Background
On August 3, 2023, the U.S. District Court for the Eastern District of Texas issued an opinion and order in Texas Medical Association, et al. v. U.S. Department of Health and Human Services, et al., Case No. 6:23-cv-59-JDK (TMA IV). This order vacated, among other provisions, the batching provisions established under the Requirements Related to Surprise Billing; Part II (October 2021 interim final rules) codified at 26 CFR 54.9816-8T(c)(3)(i)(C), 29 CFR 2590.716-8(c)(3)(i)(C), and 45 CFR 149.510(c)(3)(i)(C), which required that items and services batched in one independent dispute resolution (IDR) dispute be billed under the same service code or a comparable code under a different procedural code system.

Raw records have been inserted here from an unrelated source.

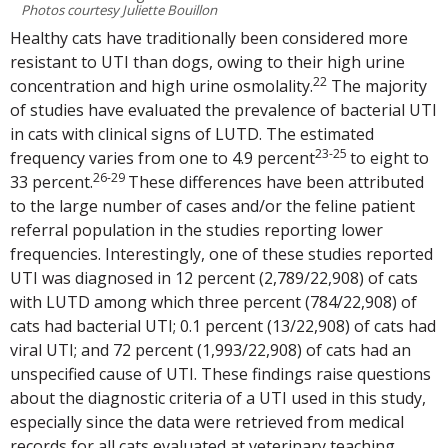
Photos courtesy Juliette Bouillon
Healthy cats have traditionally been considered more
resistant to UTI than dogs, owing to their high urine
22
concentration and high urine osmolality.
The majority
of studies have evaluated the prevalence of bacterial UTI
in cats with clinical signs of LUTD. The estimated
23-25
frequency varies from one to 4.9 percent
to eight to
26-29
33 percent.
These differences have been attributed
to the large number of cases and/or the feline patient
referral population in the studies reporting lower
frequencies. Interestingly, one of these studies reported
UTI was diagnosed in 12 percent (2,789/22,908) of cats
with LUTD among which three percent (784/22,908) of
cats had bacterial UTI; 0.1 percent (13/22,908) of cats had
viral UTI; and 72 percent (1,993/22,908) of cats had an
unspecified cause of UTI. These findings raise questions
about the diagnostic criteria of a UTI used in this study,
especially since the data were retrieved from medical
records for all cats evaluated at veterinary teaching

On September 26, 2023, the Departments of Treasury, Labor, and Health and Human Services (collectively the “Departments”) published the Federal Independent Dispute Resolution (IDR) Process Administrative Fee and Certified IDR Entity Fee Ranges proposed rule, which stated that since the TMA IV opinion and order vacated 26 CFR 54.9816-8T(c)(3)(i)(C), 29 CFR 2590.716-8(c)(3)(i)(C), and 45 CFR 149.510(c)(3)(i)(C), which established standards for determining when multiple items or services relate to “the treatment of a similar condition” for the purpose of batched disputes, the certified IDR entities may no longer rely on the regulatory guidance provided to assist certified IDR entities when reviewing batched disputes. Certified IDR entities must now rely upon only statutory language when determining whether multiple items or services are related to the treatment of a similar condition and are therefore appropriate to batch.